Australian parents will turn to friends and family about their child's behaviour and development before seeking advice from healthcare professionals, a new survey from Pregnancy, Birth and Baby has found – meaning thousands of Australians may be following outdated and inaccurate advice when it comes to parenting.

The new online survey1 of more than 1,000 Australian parents of children aged up to 5 years reveals healthcare professionals, including GPs, pharmacists and maternal child health nurses, rank third as the source parents turn to most for information on their child's behaviour and development – behind friends and family. This means Australian parents may be missing out on clinically approved advice to help their child as they grow from birth to pre-school age.

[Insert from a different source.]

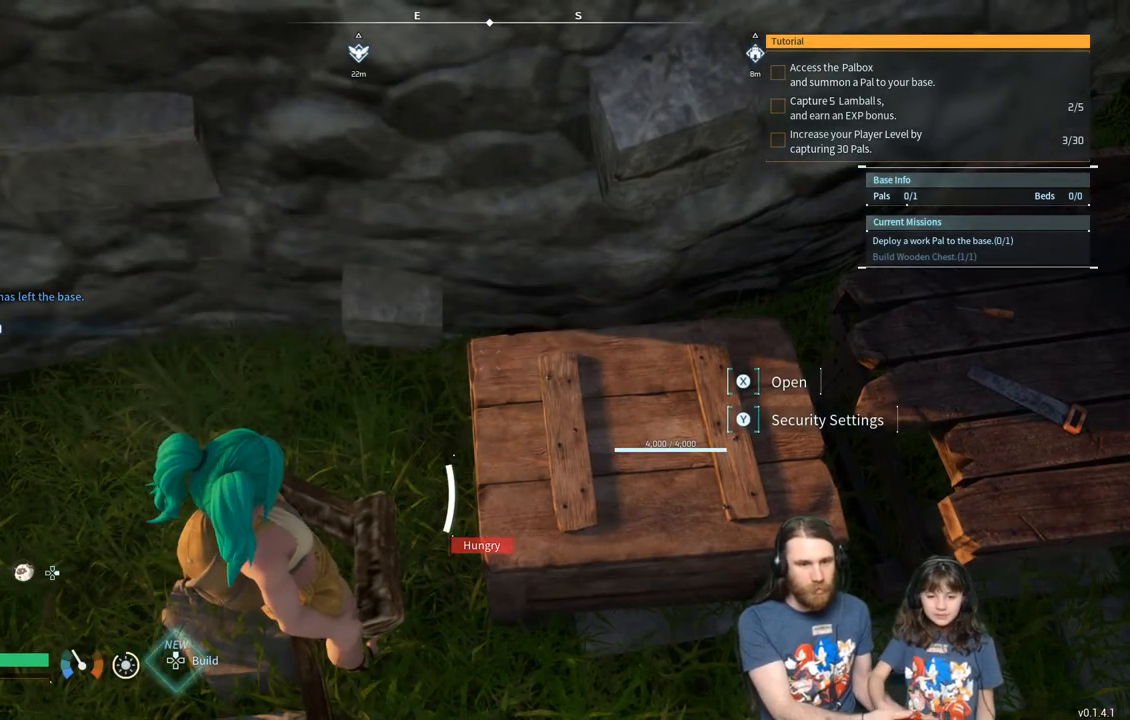
{"buttons": [], "left_stick": "center", "right_stick": "center", "events": []}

'No matter the age of their child, parents will face many challenges, doubts and obstacles during the first five years of child rearing," said Ms Dianne Zalitis, Clinical Lead of Pregnancy, Birth and Baby.

'Friends and family are an invaluable source of support for parents – but may not always have the most up-to-date and accurate information to answer the many questions and challenges parents face," she said.

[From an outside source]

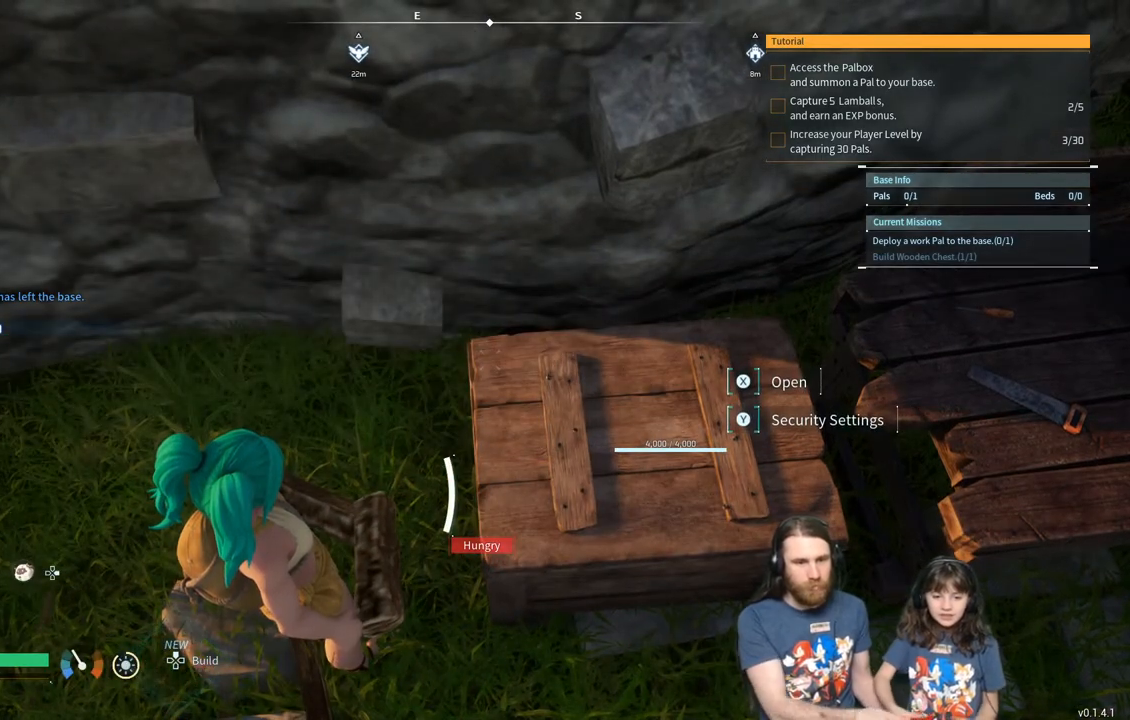
{"buttons": [], "left_stick": "up-left", "right_stick": "center", "events": [[167, "left_stick", "up"], [317, "left_stick", "up-left"]]}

Adding to their concerns, one in three (33%) Australian parents admit they are reluctant to seek advice about their child's behaviour and development because they fear being judged or seen as a failure – while more than half (58%) have compared themselves or their child's progress unfavourably with others.

Pregnancy, Birth and Baby is a national initiative of the Australian Government and offers parents confidential and non-judgemental support, guidance and advice from maternal child health nurses. Available seven days a week, parents can access the service for free – via phone, video call or through www.pregnancybirthbaby.org.au – from the comfort of their own home.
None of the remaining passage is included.